### [Document excerpt]
────────────────
UMG Got Tik’d, So Now Its Videos (& The Videos of Others) Don’t “Tok” On The Most Important Social Platform
At least one senior “insider” believes UMG’s decision could impact up to 80% of all music videos on TikTok
Sound on Millions of Videos Muted on TikTok - UMG Did It, But All Labels Were Impacted
A couple weeks ago, TikTok users woke up to the unthinkable – no sound to the videos of many of their favorite music artists like Taylor Swift and – god forbid – no way to add Swift’s and other music to their own videos. Universal Music Group (UMG), the world’s largest music label, had pulled the plug on the sound of up to three million videos with its recordings. But that move didn’t just mean that UMG artists went silent. Because UMG’s publishing arm (Universal Music Publishing Group or UMPG) helped yank that chord, and it represents four million songs itself, the videos of recording artists on other labels were also to be muted if UMPG songwriters helped write their underlying songs. Remember, music carries two copyrights – one for the master recording and one for the composition itself.
────────────────
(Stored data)
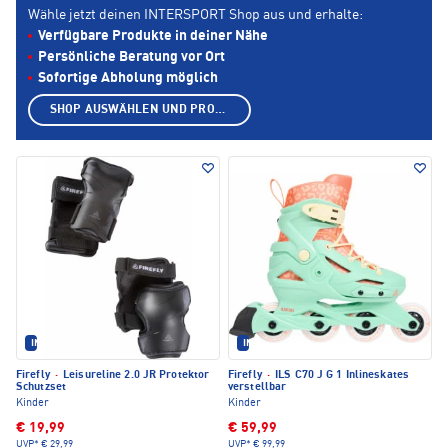
Wähle jetzt deinen INTERSPORT Shop aus und erhalte:
Verfügbare Produkte in deiner Nähe
Persönliche Beratung vor Ort
Sofortige Abholung möglich
SHOP AUSWÄHLEN UND PRODUKTE ANZEIGEN
IM SET ERHÄLTLICH
IM SET ERHÄLTLICH
Firefly
·
Leisureline 2.0 JR Protektor
Firefly
·
ILS C70 J G 1 Inlineskates
Schutzset
verstellbar
Kinder
Kinder
€ 19,99
€ 59,99
UVP*
€ 29,99
UVP*
€ 99,99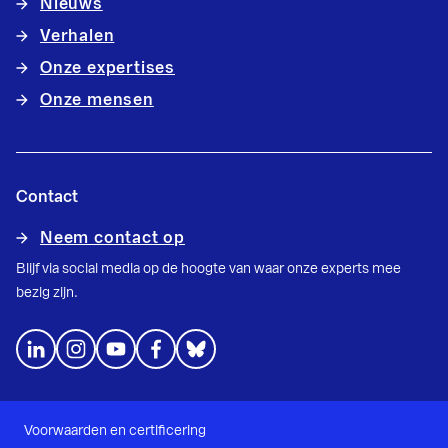
Nieuws
Verhalen
Onze expertises
Onze mensen
Contact
Neem contact op
Blijf via social media op de hoogte van waar onze experts mee
bezig zijn.
Voorwaarden en certificering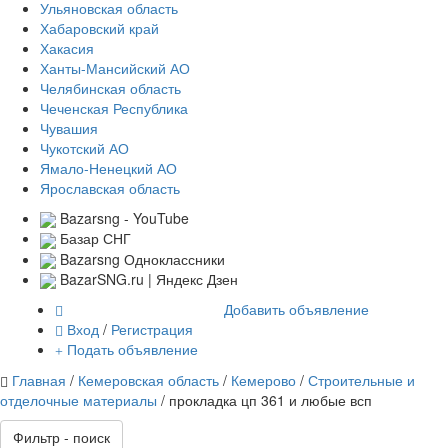
Ульяновская область
Хабаровский край
Хакасия
Ханты-Мансийский АО
Челябинская область
Чеченская Республика
Чувашия
Чукотский АО
Ямало-Ненецкий АО
Ярославская область
Bazarsng - YouTube
Базар СНГ
Bazarsng Одноклассники
BazarSNG.ru | Яндекс Дзен
Добавить объявление
Вход
/
Регистрация
Подать объявление
Главная
/
Кемеровская область
/
Кемерово
/
Строительные и
отделочные материалы
/ прокладка цп 361 и любые всп
Фильтр - поиск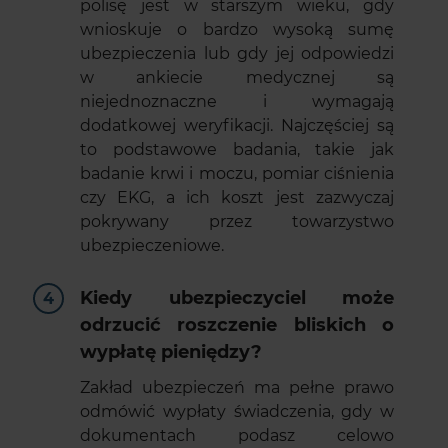
polisę jest w starszym wieku, gdy
wnioskuje o bardzo wysoką sumę
ubezpieczenia lub gdy jej odpowiedzi
w ankiecie medycznej są
niejednoznaczne i wymagają
dodatkowej weryfikacji. Najczęściej są
to podstawowe badania, takie jak
badanie krwi i moczu, pomiar ciśnienia
czy EKG, a ich koszt jest zazwyczaj
pokrywany przez towarzystwo
ubezpieczeniowe.
Kiedy ubezpieczyciel może
odrzucić roszczenie bliskich o
wypłatę pieniędzy?
Zakład ubezpieczeń ma pełne prawo
odmówić wypłaty świadczenia, gdy w
dokumentach podasz celowo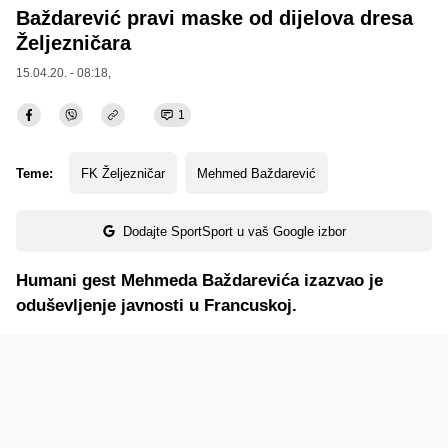
Baždarević pravi maske od dijelova dresa
Željezničara
15.04.20. - 08:18,
1
Teme:
FK Željezničar
Mehmed Baždarević
Dodajte SportSport u vaš Google izbor
Humani gest Mehmeda Baždarevića izazvao je
oduševljenje javnosti u Francuskoj.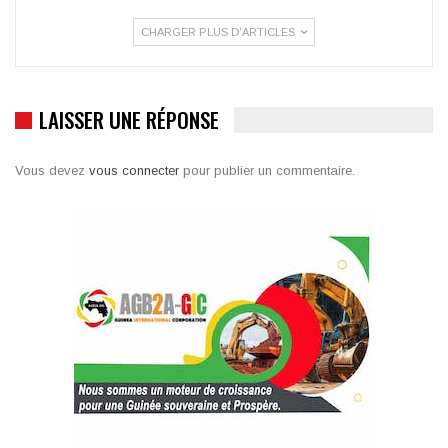
CHARGER PLUS D'ARTICLES
LAISSER UNE RÉPONSE
Vous devez
vous connecter
pour publier un commentaire.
────────────────
### [Exercise requirements]
Write the next part of the article about Universal Music Group muting its music on TikTok, starting right after its final sentence.

### [Output for this task]
That fundamental legal reality has been mostly lost amidst the breathless news coverage, but is absolutely critical to understand the magnitude of UMG’s decision. Consider Adele, who is just one major artist caught in this complex music licensing web. She records for Sony Music, but her publishing is with UMPG. That means her videos are off limits to TikTok.
But it gets much stickier even than that. Consider songs written by multiple songwriters with multiple publishing houses, only one of which is UMPG – a situation not so unusual in hip-hop and dance. Leading industry publication Music Business Worldwide points out that “[i]f a UMPG writer contributed just 1% of the songwriting credits to that recording, it too would need to come off TikTok.” It then quotes a shellshocked senior executive from a rival publishing company who surmises that “up to 80% of all relevant music content” on TikTok and other platforms likely has at least some link to UMPG.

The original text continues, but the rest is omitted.